Any woman over the age of 40 who falls from the height of her own body–in other words, doesn’t get bucked from a horse or fall off a ladder–and suffers a wrist, shoulder or hip fracture, has a fragility fracture until proven otherwise. With the exception of spinal compression fractures, the only way to sustain fragility fractures is to fall down. This is a follow-up to my osteoporosis blog, and the best way to prevent fragility fractures (broken bones due to the presence of osteoporosis) is not to fall in the first place.
If you can stand on one leg without pain, then start doing single-leg standing exercises. Improved balance is proven to decrease the likelihood of falling.

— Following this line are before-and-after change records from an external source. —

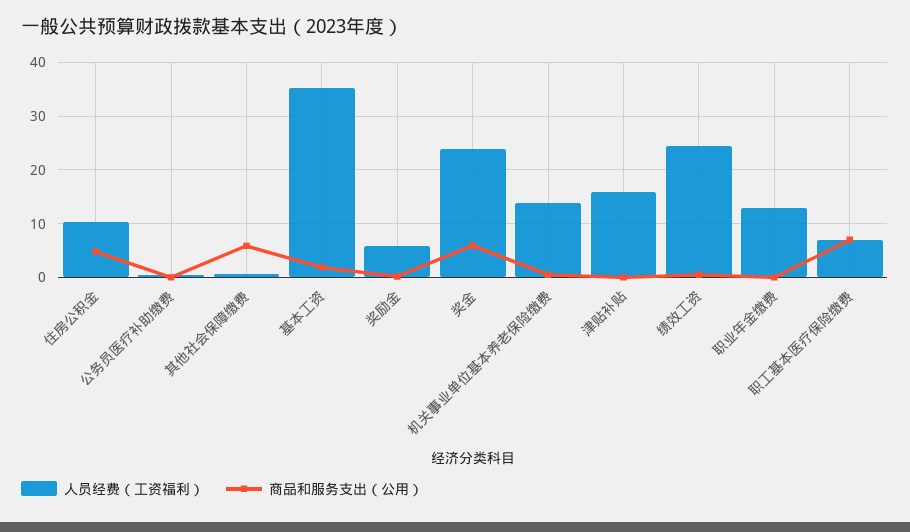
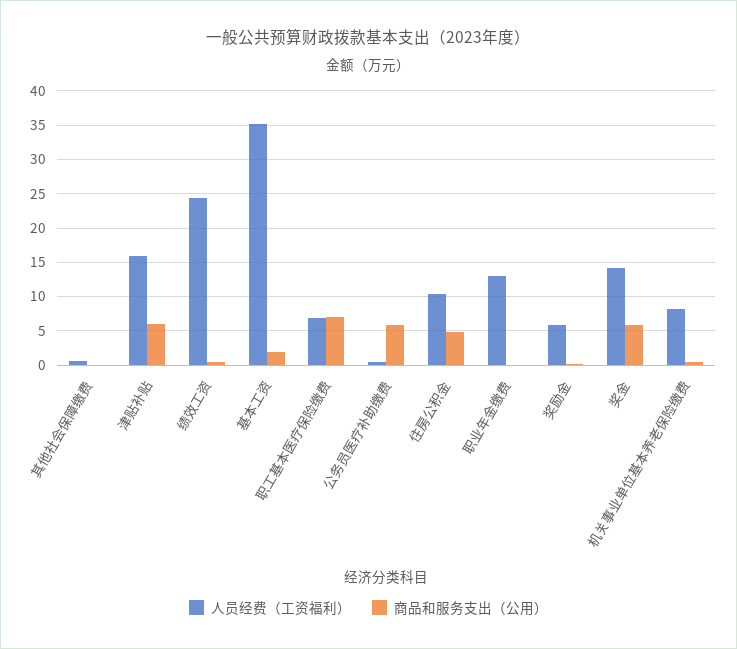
  {
    "人员经费（工资福利）": {
      "住房公积金": 10,
      "公务员医疗补助缴费": 0,
      "其他社会保障缴费": 1,
      "基本工资": 35,
      "奖励金": 6,
-     "奖金": 24,
+     "奖金": 14,
-     "机关事业单位基本养老保险缴费": 14,
+     "机关事业单位基本养老保险缴费": 8,
      "津贴补贴": 16,
      "绩效工资": 24,
      "职业年金缴费": 13,
      "职工基本医疗保险缴费": 7
    },
    "商品和服务支出（公用）": {
      "住房公积金": 5,
-     "公务员医疗补助缴费": 0,
+     "公务员医疗补助缴费": 6,
-     "其他社会保障缴费": 6,
+     "其他社会保障缴费": 0,
      "基本工资": 2,
      "奖励金": 0,
      "奖金": 6,
      "机关事业单位基本养老保险缴费": 1,
-     "津贴补贴": 0,
+     "津贴补贴": 6,
      "绩效工资": 1,
      "职业年金缴费": 0,
      "职工基本医疗保险缴费": 7
    }
  }

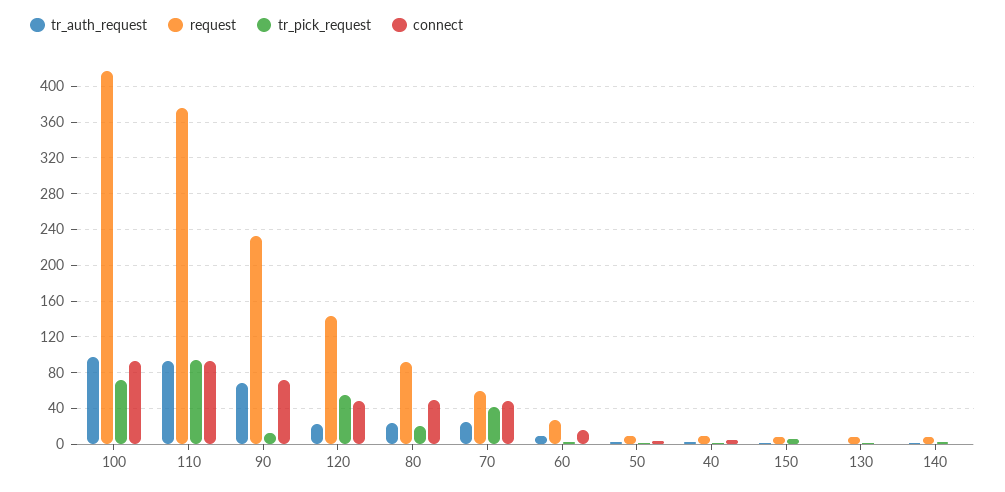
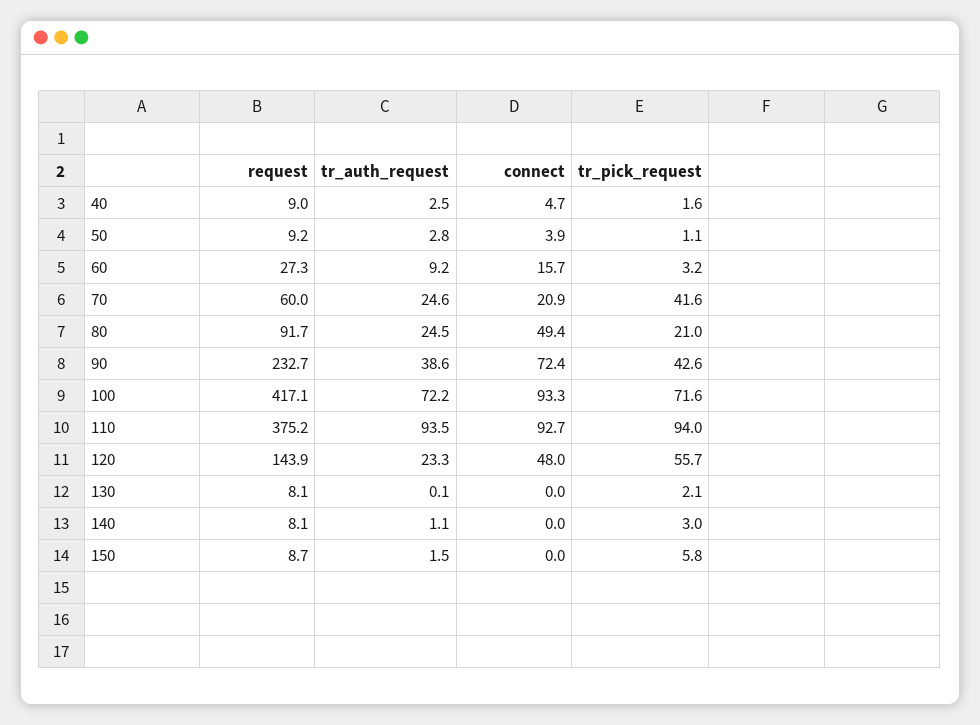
  {
    "tr_auth_request": {
-     "100": 100,
+     "100": 72.2,
      "110": 93.5,
-     "90": 70,
+     "90": 38.6,
      "120": 23.3,
      "80": 24.5,
      "70": 24.6,
      "60": 9.2,
      "50": 2.8,
      "40": 2.5,
      "150": 1.5,
      "130": 0.1,
      "140": 1.1
    },
    "request": {
      "100": 417.1,
      "110": 375.2,
      "90": 232.7,
      "120": 143.9,
      "80": 91.7,
      "70": 60,
      "60": 27.3,
      "50": 9.2,
      "40": 9,
      "150": 8.7,
      "130": 8.1,
      "140": 8.1
    },
    "tr_pick_request": {
      "100": 71.6,
      "110": 94,
-     "90": 10,
+     "90": 42.6,
      "120": 55.7,
      "80": 21,
      "70": 41.6,
      "60": 3.2,
      "50": 1.1,
      "40": 1.6,
      "150": 5.8,
      "130": 2.1,
      "140": 3
    },
    "connect": {
      "100": 93.3,
      "110": 92.7,
      "90": 72.4,
      "120": 48,
      "80": 49.4,
-     "70": 50,
+     "70": 20.9,
      "60": 15.7,
      "50": 3.9,
      "40": 4.7,
      "150": 0,
      "130": 0,
      "140": 0
    }
  }

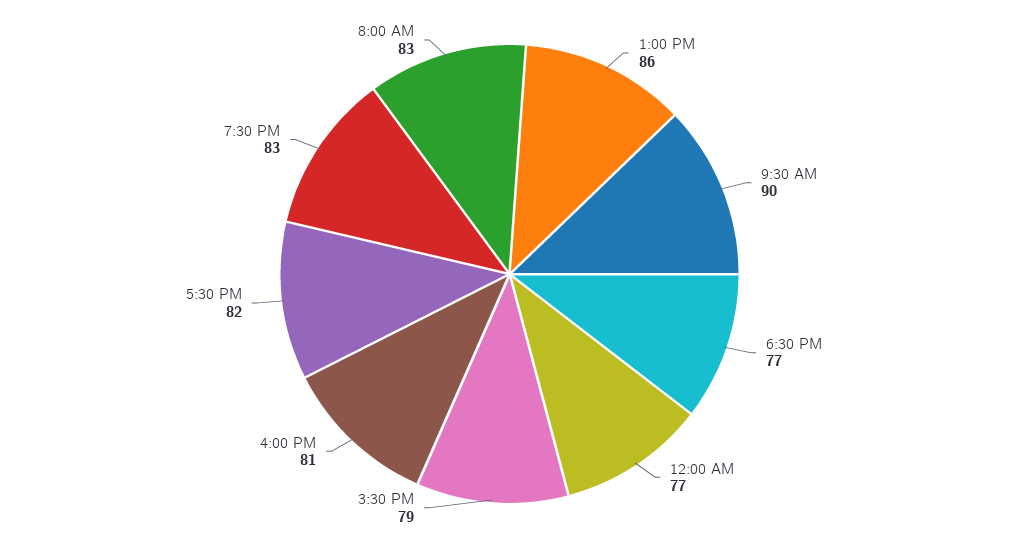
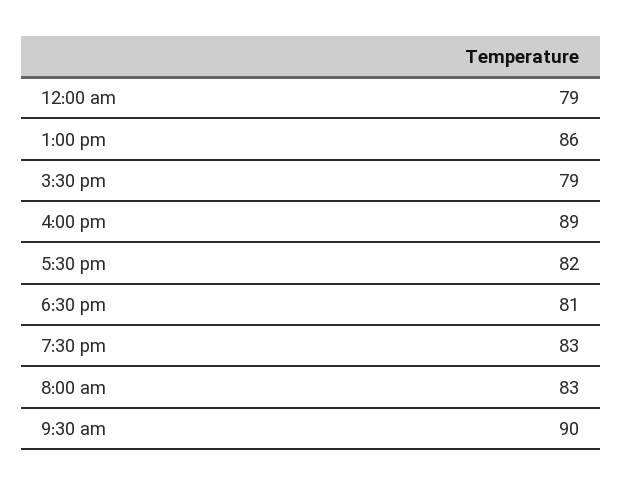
  {
    "1:00 PM": 86,
    "9:30 AM": 90,
-   "6:30 PM": 77,
+   "6:30 PM": 81,
-   "12:00 AM": 77,
+   "12:00 AM": 79,
    "3:30 PM": 79,
-   "4:00 PM": 81,
+   "4:00 PM": 89,
    "5:30 PM": 82,
    "7:30 PM": 83,
    "8:00 AM": 83
  }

Now I don’t take time out of my busy day to stop and do single-leg standing exercises. I prefer to multi-task and do them when I’m waiting on the microwave or when I’m brushing my teeth. I do them stealth-like when I’m actually standing in a line, or filling my car with gas. I’m an expert single-leg stander!
Watch where you’re going! Just make it a habit.
Assess your environment for uneven surfaces and dangerous obstacles. Hold on to handrails when you take stairs. Turn lights on or use flashlights at night when you get up to go to the bathroom. Train pets to stay out from underfoot. Sit down to put your pants on. Put mats on the floor of your shower. Don’t wear socks on slippery floors. Pick up after yourself. Don’t leave things sitting on the floor where they might later cause you to trip and fall.
Use walking sticks or a cane if needed. More points of contact with the floor decreases the likelihood of falling. That’s why horses don’t fall down.